Harmonized spectrum arrangements and coordinated regulatory conditions are the cornerstones of efficient spectrum use. This means the regulatory conditions need to be coordinated in recognized international forums and aligned with the global market to ensure economies of scale.
Regulatory frameworks determine the parameters of the telecom business for many years and must therefore be able to cope with market changes. Stable and predictable regulations are important prerequisites for the significant investments necessary to deploy mobile infrastructure and services today.
In first-generation mobile technology, North America, and the US in particular, focused on a common AMPS standard. Europe experienced comparatively slow growth as three standards - NMT, TACS and CNET - vied for investment and attention. In the subsequent generations of mobile technology, Europe focused on the GSM and then WCDMA standards.
Now nearly 2.5 billion people worldwide have GSM/WCDMA subscriptions. It is predicted that there will be about 4 billion mobile subscriptions worldwide by the end of 2011, and the vast majority of these subscribers will communicate via this 3GPP family of standards, including data connectivity in the form of EDGE and HSPA.
This unparalleled economy of scale favors 3GPP standards and has created a large, evolving ecosystem of suppliers, vendors, inter- and intra-related services and service providers around the world.
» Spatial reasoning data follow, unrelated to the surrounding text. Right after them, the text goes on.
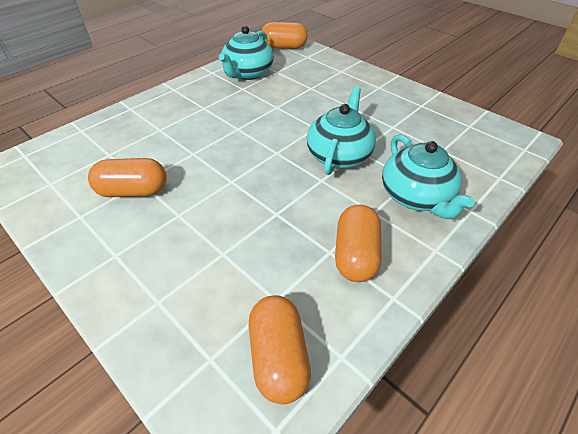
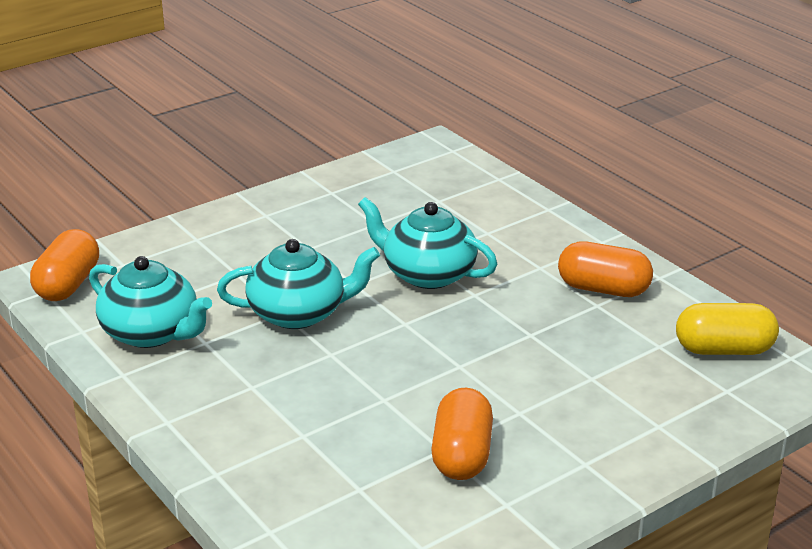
camera: 80 degrees left, 15 degrees down
(278, 357) = (724, 349): orange capsule -> yellow capsule
(416, 197) = (520, 235): turquoise teapot -> turquoise teapot (299, 313)

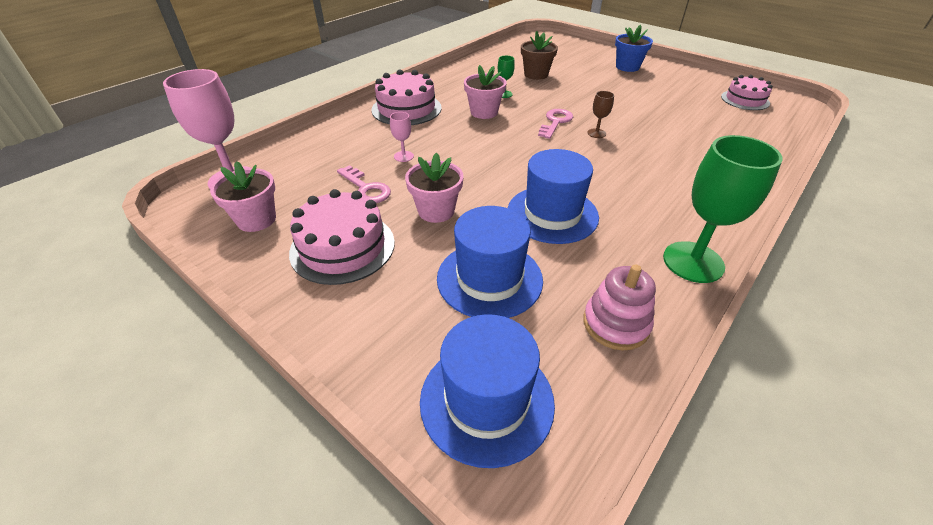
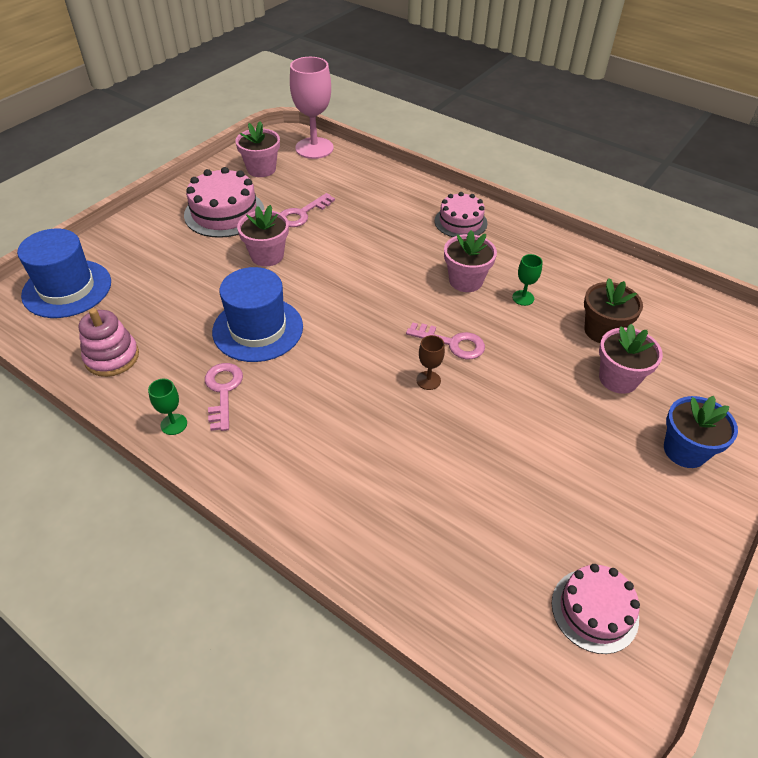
camera: 85 degrees right, 5 degrees up
(403, 156) = (358, 229): pink goblet -> none
(406, 109) = (460, 222): pink cake -> pink cake, size x0.66
(489, 279) = (176, 288): blue hat -> none
(578, 75) = (618, 379): none -> pink flower pot
(640, 232) = (223, 391): none -> pink key
(693, 262) = (174, 424): green goblet -> green goblet, size x0.45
Their focus isn't only on mobile terminals or systems, but also includes personal consumer devices such as notebooks, ultra-mobile PCs, cameras, portable game consoles and music players.
This 3GPP family of standards has undergone continuous evolution and improvement since its introduction in 1991 - with a 1000-fold increase in peak data rates in the past few years. It is worth noting that consecutive releases of the 3GPP standards have all been backwards compatible with earlier releases.
For operators and most subscribers, technology choices today will influence operations and service availability for years to come. It pays to choose wisely.